The draft report criticized the Bybee Memo because its “analysis began with the assertion that Congress’s use of the phrase ‘severe pain’ elsewhere in the U.S. Code [in a statute pertaining to health-care benefits] can shed light on its meaning” in the torture statute. OPR complained that the health care statute is unrelated to the torture statute. However, the Bybee memo’s analysis did not begin with the health care statute, but rather with three separate dictionary definitions of torture. And the Memo noted the remote nature of the statutory definitional analogy. Having acknowledged the limitations of the analogy, it was hardly professional incompetence for the authors to look to other statutory uses of the phrase “severe pain,” in the absence of direct precedent regarding its meaning under the statutory provision at issue.

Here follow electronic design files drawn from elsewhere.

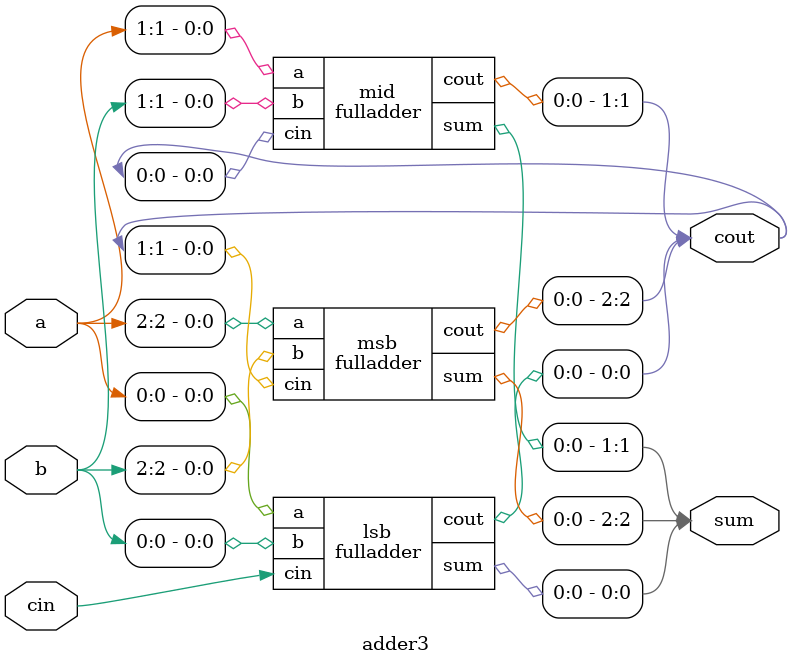
<source format=v>
module fulladder(
    input a,b,cin,
    output sum,cout
);
    // Calculates the sum output for a full adder
    assign sum = a ^ b ^ cin;
    // Calculates the carry-out output for a full adder
    assign cout = (a & b) | (b & cin) | (a & cin);
    
endmodule

module adder3(
    input [2:0] a, b,
    input cin,
    output [2:0] cout,
    output [2:0] sum
);
    
    // Instantiate the least significant bit (LSB) full adder
    fulladder lsb(a[0], b[0], cin, sum[0], cout[0]);
    // Instantiate the middle bit full adder
    fulladder mid(a[1], b[1], cout[0], sum[1], cout[1]);
    // Instantiate the most significant bit (MSB) full adder
    fulladder msb(a[2], b[2], cout[1], sum[2], cout[2]);
    
endmodule
</source>
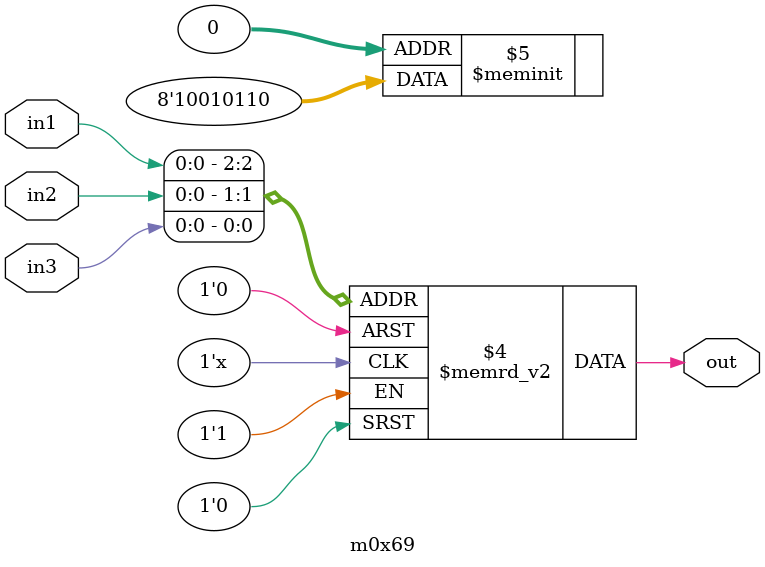
<source format=v>
module m0x69(output out, input in1, in2, in3);

   always @(in1, in2, in3)
     begin
        case({in1, in2, in3})
          3'b000: {out} = 1'b0;
          3'b001: {out} = 1'b1;
          3'b010: {out} = 1'b1;
          3'b011: {out} = 1'b0;
          3'b100: {out} = 1'b1;
          3'b101: {out} = 1'b0;
          3'b110: {out} = 1'b0;
          3'b111: {out} = 1'b1;
        endcase // case ({in1, in2, in3})
     end // always @ (in1, in2, in3)

endmodule // m0x69
</source>
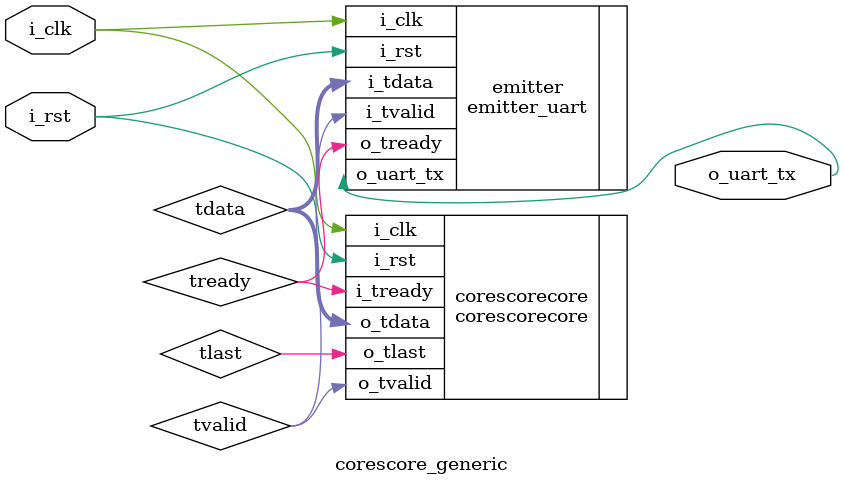
<source format=v>
`default_nettype none
module corescore_generic
(
 input wire  i_clk,
 input wire  i_rst,
 output wire o_uart_tx);

   parameter memfile_emitter = "emitter.hex";

   wire [7:0]  tdata;
   wire        tlast;
   wire        tvalid;
   wire        tready;

   corescorecore corescorecore
     (.i_clk     (i_clk),
      .i_rst     (i_rst),
      .o_tdata   (tdata),
      .o_tlast   (tlast),
      .o_tvalid  (tvalid),
      .i_tready  (tready));

   emitter_uart emitter
     (.i_clk     (i_clk),
      .i_rst     (i_rst),
      .i_tdata   (tdata),
      //.i_tlast   (tlast),
      .i_tvalid  (tvalid),
      .o_tready  (tready),
      .o_uart_tx (o_uart_tx));

endmodule

</source>
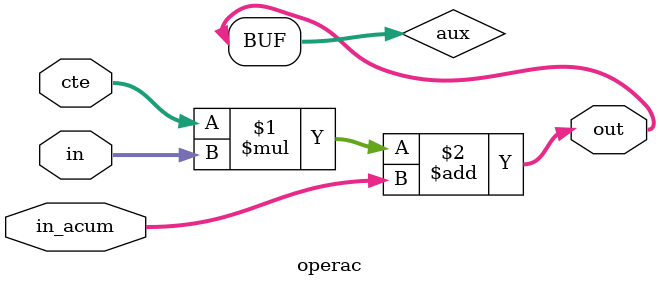
<source format=v>
`timescale 1ns / 1ps
module operac#(parameter cant_bits = 25)(
					input wire signed [cant_bits-1:0] in, cte,
					input wire signed [2*cant_bits-2:0] in_acum,
					output reg signed [2*cant_bits-2:0] out
    );

wire [2*cant_bits-2:0] aux;
assign aux = (cte*in)+in_acum;

always @ *
	out = {aux[2*cant_bits-2],aux[2*cant_bits-3:0]};
endmodule

</source>
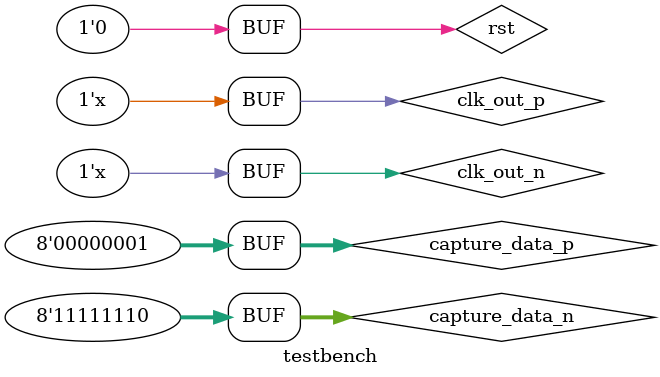
<source format=sv>
`timescale 1ns / 1ps
module testbench();
    reg  [7:0] capture_data_p;
    reg  [7:0] capture_data_n;
    reg  clk_out_p;
    reg  clk_out_n;
    wire [15:0] final_output;
    reg rst;


LVDS_capture LVDS_capture(
    .capture_data_p (capture_data_p),
    .capture_data_n (capture_data_n),
    .clk_out_p (clk_out_p),
    .clk_out_n (clk_out_n),
    .final_output(final_output),
    .rst(rst)
 );  




    
initial

begin
capture_data_p = 8'b 00000000;
capture_data_n = 8'b 00000000;

clk_out_p = 0;
clk_out_n = 1;
rst = 1;
#1
rst = 0;
#10
#4
capture_data_p = 8'b 00000001;
capture_data_n = 8'b 11111110;
#4
capture_data_p = 8'b 00000000;
capture_data_n = 8'b 11111111;
#4
capture_data_p = 8'b 00000010;
capture_data_n = 8'b 11111101;
#4
capture_data_p = 8'b 00000011;
capture_data_n = 8'b 11111100;
#4
capture_data_p = 8'b 00000101;
capture_data_n = 8'b 11111010;
#4
capture_data_p = 8'b 00000110;
capture_data_n = 8'b 11111001;
#4
capture_data_p = 8'b 00000111;
capture_data_n = 8'b 11111000;
#4
capture_data_p = 8'b 00000111;
capture_data_n = 8'b 11111000;
#4
capture_data_p = 8'b 00000101;
capture_data_n = 8'b 11111010;
#4
capture_data_p = 8'b 00000011;
capture_data_n = 8'b 11111100;
#4
capture_data_p = 8'b 00000010;
capture_data_n = 8'b 11111101;
#4
capture_data_p = 8'b 00000001;
capture_data_n = 8'b 11111110;
end 
always begin
#2 clk_out_p = ! clk_out_p; 
#2 clk_out_n = ! clk_out_n;   
end
endmodule

</source>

The draft report relied on articles written by one David Luban without providing sufficient information to allow the reader readily to evaluate his usefulness as a source. Luban turns out to be a philosopher, not an attorney, as well as a persistent critic of President Bush’s approach to the war on terror. The Draft report doesn’t inform the reader of this, nor does it explain why Luban’s analysis, however insightful it might be, provides a proper basis for concluding that the work of Bybee (now a federal appellate judge) and Yoo (now a tenured law professor) acted with professional incompetence in their work at the Justice Department.
The draft report repeatedly quoted from interviews with Steve Bradbury and Jack Goldsmith, who succeeded Bybee as head of the Office of Legal Counsel. According to Mukasey and Filip, it does so in a way that suggests Bradbury and Goldsmith would agree with the conclusion that Yoo and Bybee committed misconduct or even were professionally incompetent. But the authors apparently never asked Bradbury or Goldsmith whether this was their view. Mukasey and Filip suggest that both men more likely believe, as they do (and as I do) that, although the legal analysis of Yoo and Bybee was flawed in some respects, it was not professionally incompetent.
The Draft report took issue with the Bybee Memo’s discussion of the “necessity defense” in part because “it is difficult to imagine a real-world situation” where an interrogator would “reasonably anticipate[] that his questioning would produce information that would avoid an imminent, threatening harm.” But the Bybee Memo counseled that the availability and strength of the “necessity defense” would depend on (1) the degree of certainty that government officials have that a particular individual has information needed to prevent an attack and (2) the likelihood that the terrorist attack is to occur and the amount of damage the attack would likely cause. With Yoo and Bybee having specified these limits on the defense, it is no grounds for a finding of professional incompetence that DOJ bureaucrats, years after 9/11, have trouble imagining a “ticking time-bomb” scenario.
The Draft report claimed that the Bybee memo did not address an element of the necessity defense requiring the defendant to show that there was no available alternative to violating the law. But the Memo specifically states that “the defendant cannot rely upon the necessity defense if a third alternative is open and known to him that will cause less harm.”

Given these and other shortcomings cited by Mukasey and Filip, it would be easy to conclude that the OPR lawyers who drafted the report were motivated not by a desire to evaluate in good faith the work of Yoo and Bybee, but instead by a partisan desire to punish these men for reaching legal conclusions they disagree with. However, I commend Mukasey and Filip for stopping short of such a conclusion, and instead simply pointing out the errors OPR made in its draft report, so that they might be corrected.
This approach should serve as the Justice Department’s guide going forward. Attack bad legal analysis, but be very, very hesitant to attack the motives or the professional competence of those you believe have committed it.